All students involved are also encouraged to seek out bi-weekly Covid testing from UW-Platteville’s Student Health Services.

The cast includes Isabelle Sander as Petruchio, Jon Hutson as Kate, Meghan Weber as Baptista, Jason Hackbarth as Bianca, Andrew Arevalo as Lucentio, Katie Dionne as Tranio, Maddie Harbour as Biondello, Beth Wallace as Hortensio, Lili Pierce as Gremio, Cameron Tieman as Grumio, Jackson Hemming as Vincentio, Charles Roltgen as the Merchant, and ensemble members Alex Bartel, Emma Johannes, Daniel Sniff, and Kenny Kritsch.

“These students have been remarkable during these stressful times. They have been enthusiastic and responsible. I think they are just very happy to be back doing what they love, and they are happy to take whatever precautions are necessary for the show to go on,” said Farrelly.
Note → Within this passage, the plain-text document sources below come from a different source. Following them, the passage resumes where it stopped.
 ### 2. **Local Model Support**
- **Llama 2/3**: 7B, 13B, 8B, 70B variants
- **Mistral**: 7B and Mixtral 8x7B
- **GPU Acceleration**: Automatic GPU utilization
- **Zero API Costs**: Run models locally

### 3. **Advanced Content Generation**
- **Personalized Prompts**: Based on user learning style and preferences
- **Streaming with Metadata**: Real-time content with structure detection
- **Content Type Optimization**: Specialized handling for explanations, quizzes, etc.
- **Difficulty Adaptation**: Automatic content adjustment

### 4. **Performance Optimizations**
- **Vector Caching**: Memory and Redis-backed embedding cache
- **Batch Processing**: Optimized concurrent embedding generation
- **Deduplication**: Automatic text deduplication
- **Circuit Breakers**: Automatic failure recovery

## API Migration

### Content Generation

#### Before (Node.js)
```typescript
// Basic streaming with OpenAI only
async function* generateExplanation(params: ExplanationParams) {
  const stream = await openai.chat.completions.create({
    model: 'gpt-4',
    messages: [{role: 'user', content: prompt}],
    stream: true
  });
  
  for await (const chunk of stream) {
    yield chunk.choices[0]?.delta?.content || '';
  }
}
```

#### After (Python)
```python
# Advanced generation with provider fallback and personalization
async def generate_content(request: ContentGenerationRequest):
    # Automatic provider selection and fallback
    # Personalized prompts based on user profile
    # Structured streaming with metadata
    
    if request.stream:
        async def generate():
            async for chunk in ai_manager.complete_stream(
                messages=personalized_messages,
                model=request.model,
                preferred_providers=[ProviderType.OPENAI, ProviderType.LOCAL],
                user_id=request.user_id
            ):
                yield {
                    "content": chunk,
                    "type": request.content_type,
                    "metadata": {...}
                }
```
Joining Farrelly on the production team are associate professor of theatre and resident designer Jeffrey Strange, who is providing both the scenic and lighting designs and senior lecturer and resident designer, Sarah Strange, as costume designer. Fine arts-theatre major Amber Glassel is the stage manager. UW-Platteville Media Specialist Tyler Tollefson is also joining the staff as the director of the live stream. Tollefson and his staff, students Kyle Pozorski and Alex Manske, will be shooting the live productions.  

“People may wonder why we would go to such lengths to produce a play in the midst of such uncertainty, and I suppose that’s a fair question. And while professional theatre has taken a severe hit over the last several months, we are in a position to attempt to adapt and still do theatre. For those of us who can keep going, I think it is important that we do. Our souls need it,” said Farrelly.

This production will be live streamed and presented free to all on the UW-Platteville Pioneer Players Facebook page (A Facebook account is not required to watch).  Even though the show is free, there will be an opportunity for audience members to make a donation to the University of Wisconsin-Platteville’s Pioneers Helping Pioneers Fund. The university created this fund to protect the health and safety of students and families struggling during such difficult times. The COVID-19 pandemic has left many students with obstacles to overcome. Donations can help provide students with groceries, assist with rent payments or any other unanticipated expenses that have occurred. All donations will go directly to the Pioneers Helping Pioneers Fund.

“We hope this free offering of live performance will help lift everyone’s spirits. And we also want to make sure that our efforts go to a good cause,” said Farrelly.